Centers

The Insurance Law Center and the Center for Energy & Environmental Law enrich the intellectual life of the UConn School of Law by bringing scholars and industry experts together in the fields of insurance, risk management, energy and environmental law. In addition, the law school hosts the Connecticut Community Law Center, which offers low-cost legal assistance to low- and moderate-income clients. The law school also collaborates closely with the Center for Children's Advocacy.

Insurance Law Center

The Insurance Law Center - located in Hartford, America's historic "insurance capital" - is the preeminent academic center for insurance and financial services law.
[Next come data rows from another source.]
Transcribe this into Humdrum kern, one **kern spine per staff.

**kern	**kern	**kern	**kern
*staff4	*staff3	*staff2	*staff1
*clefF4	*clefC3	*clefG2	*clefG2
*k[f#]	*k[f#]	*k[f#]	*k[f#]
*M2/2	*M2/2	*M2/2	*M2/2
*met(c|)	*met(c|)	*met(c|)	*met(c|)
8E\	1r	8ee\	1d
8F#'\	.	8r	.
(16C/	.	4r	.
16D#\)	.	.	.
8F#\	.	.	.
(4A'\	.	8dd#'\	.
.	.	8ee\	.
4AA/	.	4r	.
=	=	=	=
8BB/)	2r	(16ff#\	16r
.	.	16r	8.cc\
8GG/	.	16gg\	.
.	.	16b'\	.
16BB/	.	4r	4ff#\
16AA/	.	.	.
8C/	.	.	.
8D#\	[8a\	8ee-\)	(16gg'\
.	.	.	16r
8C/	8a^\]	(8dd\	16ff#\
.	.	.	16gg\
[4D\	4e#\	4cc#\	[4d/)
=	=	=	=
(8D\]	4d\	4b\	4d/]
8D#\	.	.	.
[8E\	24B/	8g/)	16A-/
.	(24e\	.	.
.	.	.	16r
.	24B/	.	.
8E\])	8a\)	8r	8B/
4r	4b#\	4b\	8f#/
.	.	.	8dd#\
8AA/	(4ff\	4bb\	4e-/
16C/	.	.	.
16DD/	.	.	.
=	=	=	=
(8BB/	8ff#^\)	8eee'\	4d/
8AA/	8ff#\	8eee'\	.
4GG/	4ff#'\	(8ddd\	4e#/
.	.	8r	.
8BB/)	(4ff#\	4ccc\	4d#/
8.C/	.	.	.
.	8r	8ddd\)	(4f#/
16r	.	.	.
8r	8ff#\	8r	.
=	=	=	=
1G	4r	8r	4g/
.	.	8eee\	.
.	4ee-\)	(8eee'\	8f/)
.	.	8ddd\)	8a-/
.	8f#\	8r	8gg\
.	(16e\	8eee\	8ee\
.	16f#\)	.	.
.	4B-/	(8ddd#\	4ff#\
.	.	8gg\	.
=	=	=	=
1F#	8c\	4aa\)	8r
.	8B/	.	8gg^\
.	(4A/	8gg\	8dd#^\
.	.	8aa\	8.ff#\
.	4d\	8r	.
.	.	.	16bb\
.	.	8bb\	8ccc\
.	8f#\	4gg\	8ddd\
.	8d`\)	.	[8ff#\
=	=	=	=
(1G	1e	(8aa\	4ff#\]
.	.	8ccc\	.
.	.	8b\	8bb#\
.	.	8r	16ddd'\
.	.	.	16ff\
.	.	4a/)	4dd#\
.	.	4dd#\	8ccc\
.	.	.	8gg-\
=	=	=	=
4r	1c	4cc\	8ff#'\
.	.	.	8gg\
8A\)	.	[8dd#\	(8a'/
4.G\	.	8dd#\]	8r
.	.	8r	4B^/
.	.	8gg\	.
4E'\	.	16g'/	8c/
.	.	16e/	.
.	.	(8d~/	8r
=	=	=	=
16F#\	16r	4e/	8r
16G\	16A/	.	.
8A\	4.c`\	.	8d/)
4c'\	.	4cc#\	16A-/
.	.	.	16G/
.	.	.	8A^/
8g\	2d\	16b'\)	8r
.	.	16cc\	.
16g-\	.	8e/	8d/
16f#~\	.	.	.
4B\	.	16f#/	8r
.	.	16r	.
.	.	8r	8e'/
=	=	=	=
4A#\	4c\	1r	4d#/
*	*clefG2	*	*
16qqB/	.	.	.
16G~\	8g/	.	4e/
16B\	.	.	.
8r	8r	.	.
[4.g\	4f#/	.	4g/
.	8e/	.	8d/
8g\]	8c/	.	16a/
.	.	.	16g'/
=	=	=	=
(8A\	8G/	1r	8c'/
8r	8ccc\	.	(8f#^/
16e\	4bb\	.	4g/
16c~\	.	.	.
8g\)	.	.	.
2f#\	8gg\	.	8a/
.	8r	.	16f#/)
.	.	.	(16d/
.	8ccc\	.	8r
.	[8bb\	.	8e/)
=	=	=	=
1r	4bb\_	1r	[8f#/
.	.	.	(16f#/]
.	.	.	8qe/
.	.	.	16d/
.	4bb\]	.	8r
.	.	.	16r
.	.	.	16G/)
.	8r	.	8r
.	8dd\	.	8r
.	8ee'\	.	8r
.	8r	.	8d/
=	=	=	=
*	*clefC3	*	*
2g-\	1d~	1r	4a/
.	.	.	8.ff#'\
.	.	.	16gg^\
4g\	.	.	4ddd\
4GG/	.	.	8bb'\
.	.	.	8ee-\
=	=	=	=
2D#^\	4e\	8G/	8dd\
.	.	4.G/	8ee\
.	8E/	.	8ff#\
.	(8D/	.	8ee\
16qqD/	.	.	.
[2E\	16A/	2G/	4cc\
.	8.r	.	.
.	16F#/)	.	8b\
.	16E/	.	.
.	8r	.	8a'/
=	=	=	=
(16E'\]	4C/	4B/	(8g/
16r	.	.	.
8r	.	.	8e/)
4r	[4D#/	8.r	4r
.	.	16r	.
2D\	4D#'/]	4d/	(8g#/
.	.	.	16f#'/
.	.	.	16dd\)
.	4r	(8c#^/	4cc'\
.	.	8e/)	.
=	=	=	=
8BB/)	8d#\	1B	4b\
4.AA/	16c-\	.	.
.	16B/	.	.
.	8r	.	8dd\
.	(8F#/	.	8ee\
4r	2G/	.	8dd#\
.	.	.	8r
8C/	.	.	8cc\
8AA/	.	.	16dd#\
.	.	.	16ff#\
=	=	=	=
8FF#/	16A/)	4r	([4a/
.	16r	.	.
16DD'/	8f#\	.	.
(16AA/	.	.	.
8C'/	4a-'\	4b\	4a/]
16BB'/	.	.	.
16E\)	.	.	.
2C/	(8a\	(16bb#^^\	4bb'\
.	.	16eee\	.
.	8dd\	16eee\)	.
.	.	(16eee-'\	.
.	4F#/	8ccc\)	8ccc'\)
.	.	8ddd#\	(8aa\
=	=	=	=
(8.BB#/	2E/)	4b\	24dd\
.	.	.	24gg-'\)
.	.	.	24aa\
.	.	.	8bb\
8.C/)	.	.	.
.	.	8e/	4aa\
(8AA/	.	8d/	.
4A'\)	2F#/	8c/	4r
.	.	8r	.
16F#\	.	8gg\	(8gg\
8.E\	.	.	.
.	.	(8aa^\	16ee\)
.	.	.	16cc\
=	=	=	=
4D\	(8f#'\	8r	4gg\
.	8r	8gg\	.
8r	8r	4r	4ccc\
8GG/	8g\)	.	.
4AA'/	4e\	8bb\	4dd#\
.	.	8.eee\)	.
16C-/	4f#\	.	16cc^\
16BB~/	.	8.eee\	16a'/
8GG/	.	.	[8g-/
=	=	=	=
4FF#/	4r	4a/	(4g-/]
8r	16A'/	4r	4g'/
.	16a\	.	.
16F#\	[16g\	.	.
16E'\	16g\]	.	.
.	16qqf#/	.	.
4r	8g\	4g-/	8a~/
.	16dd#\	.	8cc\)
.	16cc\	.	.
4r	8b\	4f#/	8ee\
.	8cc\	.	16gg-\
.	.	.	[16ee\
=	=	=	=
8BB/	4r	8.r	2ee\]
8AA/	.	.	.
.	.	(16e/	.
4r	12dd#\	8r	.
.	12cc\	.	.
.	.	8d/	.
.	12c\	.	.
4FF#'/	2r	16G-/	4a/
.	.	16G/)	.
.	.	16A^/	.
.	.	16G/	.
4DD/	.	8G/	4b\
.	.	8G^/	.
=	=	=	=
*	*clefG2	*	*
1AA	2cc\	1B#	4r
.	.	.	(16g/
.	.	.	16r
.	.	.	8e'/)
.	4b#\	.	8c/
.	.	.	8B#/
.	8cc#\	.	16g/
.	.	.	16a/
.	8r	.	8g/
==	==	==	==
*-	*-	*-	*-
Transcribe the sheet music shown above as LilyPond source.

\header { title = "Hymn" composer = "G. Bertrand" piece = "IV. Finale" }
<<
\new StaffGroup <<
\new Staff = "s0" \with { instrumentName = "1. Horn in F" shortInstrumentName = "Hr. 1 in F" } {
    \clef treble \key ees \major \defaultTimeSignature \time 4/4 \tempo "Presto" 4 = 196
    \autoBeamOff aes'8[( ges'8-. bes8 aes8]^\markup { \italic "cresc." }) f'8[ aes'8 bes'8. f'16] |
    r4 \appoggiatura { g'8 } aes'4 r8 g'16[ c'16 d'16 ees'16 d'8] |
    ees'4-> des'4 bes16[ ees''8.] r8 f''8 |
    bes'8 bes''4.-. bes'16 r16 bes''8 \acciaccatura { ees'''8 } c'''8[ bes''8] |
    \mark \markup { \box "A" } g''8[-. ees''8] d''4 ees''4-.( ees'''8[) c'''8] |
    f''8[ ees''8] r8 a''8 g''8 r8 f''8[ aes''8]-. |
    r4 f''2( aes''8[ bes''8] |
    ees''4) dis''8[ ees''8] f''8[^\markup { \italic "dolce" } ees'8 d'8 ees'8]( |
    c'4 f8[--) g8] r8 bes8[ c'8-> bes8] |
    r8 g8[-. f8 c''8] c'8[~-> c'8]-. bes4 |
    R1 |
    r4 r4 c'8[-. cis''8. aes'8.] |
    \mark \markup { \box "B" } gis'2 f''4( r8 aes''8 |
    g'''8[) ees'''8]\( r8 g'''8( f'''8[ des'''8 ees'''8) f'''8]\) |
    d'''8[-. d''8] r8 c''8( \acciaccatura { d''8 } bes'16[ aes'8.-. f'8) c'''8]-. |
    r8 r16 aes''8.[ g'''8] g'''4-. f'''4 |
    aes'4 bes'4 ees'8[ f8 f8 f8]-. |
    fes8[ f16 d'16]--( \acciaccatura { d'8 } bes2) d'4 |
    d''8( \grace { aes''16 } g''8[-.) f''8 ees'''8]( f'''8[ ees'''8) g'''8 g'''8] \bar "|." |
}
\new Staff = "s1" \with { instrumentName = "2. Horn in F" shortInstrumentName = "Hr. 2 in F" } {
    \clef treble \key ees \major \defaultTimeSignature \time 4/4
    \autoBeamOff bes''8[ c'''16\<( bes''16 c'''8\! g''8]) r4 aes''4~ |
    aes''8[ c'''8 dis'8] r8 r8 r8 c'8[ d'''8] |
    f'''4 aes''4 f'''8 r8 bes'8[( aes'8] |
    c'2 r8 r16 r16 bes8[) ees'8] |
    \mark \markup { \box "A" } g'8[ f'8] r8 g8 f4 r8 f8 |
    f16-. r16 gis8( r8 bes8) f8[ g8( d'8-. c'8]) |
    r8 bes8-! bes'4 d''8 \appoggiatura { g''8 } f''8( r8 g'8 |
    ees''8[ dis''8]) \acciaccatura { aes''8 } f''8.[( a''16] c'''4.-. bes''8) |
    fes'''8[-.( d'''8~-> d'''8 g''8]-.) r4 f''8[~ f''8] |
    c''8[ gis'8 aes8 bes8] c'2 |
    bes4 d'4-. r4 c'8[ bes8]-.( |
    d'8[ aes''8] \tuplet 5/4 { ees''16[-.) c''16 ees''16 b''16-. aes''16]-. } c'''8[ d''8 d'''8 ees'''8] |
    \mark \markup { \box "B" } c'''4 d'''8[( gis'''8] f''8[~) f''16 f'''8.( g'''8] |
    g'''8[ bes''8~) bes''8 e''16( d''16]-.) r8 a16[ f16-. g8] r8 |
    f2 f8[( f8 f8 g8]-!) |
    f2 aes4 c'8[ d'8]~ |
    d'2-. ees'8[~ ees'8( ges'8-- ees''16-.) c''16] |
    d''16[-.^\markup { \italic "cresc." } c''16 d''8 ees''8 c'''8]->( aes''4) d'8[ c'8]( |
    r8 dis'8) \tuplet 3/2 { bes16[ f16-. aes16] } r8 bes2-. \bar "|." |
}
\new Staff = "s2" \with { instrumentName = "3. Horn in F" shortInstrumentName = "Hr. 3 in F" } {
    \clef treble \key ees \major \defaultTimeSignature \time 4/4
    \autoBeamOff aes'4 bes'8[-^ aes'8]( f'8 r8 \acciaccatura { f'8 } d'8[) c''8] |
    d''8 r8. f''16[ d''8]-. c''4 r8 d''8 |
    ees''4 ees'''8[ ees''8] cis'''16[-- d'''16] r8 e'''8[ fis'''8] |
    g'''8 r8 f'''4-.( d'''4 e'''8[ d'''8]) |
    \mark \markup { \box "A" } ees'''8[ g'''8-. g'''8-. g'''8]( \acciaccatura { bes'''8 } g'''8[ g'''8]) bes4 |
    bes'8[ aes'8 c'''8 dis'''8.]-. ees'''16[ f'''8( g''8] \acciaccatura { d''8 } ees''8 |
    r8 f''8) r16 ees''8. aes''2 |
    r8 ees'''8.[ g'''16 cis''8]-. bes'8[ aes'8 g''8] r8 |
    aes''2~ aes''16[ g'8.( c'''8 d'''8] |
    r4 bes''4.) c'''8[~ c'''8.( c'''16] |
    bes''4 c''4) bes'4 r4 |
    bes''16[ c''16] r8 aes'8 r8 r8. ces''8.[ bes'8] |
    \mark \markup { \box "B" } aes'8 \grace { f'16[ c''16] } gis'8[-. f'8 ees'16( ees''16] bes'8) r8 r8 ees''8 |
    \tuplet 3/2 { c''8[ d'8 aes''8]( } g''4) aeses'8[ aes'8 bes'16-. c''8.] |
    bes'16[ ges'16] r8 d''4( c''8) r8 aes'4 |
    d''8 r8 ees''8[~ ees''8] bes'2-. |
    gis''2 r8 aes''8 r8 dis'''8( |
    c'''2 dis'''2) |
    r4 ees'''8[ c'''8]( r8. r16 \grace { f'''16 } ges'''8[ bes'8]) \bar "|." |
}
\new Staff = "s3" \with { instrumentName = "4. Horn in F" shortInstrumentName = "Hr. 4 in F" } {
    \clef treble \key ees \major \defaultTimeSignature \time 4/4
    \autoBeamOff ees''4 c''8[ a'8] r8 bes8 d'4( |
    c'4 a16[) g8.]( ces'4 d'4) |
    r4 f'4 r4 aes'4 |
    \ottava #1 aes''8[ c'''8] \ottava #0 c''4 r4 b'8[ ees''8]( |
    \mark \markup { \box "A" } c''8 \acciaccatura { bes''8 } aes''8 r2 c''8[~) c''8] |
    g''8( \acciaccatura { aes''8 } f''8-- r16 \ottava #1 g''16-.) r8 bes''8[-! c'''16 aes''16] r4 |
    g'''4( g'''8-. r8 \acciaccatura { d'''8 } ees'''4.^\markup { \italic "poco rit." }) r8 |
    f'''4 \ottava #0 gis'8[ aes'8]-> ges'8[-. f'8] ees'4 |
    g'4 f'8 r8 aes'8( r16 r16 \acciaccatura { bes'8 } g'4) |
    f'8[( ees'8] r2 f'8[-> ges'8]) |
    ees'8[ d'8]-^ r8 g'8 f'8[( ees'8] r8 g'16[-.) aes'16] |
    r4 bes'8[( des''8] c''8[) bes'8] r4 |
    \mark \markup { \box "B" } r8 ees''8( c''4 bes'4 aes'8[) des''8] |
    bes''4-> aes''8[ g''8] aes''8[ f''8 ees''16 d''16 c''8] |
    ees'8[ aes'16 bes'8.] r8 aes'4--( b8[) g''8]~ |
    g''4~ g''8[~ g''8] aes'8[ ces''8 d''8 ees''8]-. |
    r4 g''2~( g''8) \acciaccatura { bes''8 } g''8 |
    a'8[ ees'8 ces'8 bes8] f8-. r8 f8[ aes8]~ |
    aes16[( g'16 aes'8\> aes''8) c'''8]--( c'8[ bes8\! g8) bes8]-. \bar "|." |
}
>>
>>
Our LLM Program in Insurance Law is the oldest in the country and world-renowned.

Visit the ILC site

Center for Energy and Environmental Law

In 2010, UConn School of Law created the Center for Energy and Environmental Law (CEEL) as part of a program for combined legal education, policy, and scholarship. CEEL offers the ability for students to focus their studies in these exciting areas by bringing together experts from many disciplines to tackle the complex and exhilarating challenges relating to the world’s environmental and energy futures.

Visit the CEEL site

Center on Community Safety, Policing and Inequality

Law schools have a crucial role to play in the nationwide transformation of policing. The premise of our criminal justice system has long been that crime prevention, whatever its cost, is the overriding priority. The mission of the Center on Community Safety, Policing and Inequality is to question that assumption—and to provide advocates, officials, and community members with the tools necessary to effect meaningful change.

Visit the CCSPI site

Connecticut Community Law Center

The Connecticut Community Law Center, an initiative of UConn School of Law and the Hartford County Bar Association, provides support to new attorneys entering solo practice who offer legal help at reasonable rates to people who have traditionally been underserved by the justice system. Clients are people with low and moderate incomes who don’t qualify for legal aid but can’t afford standard legal fees.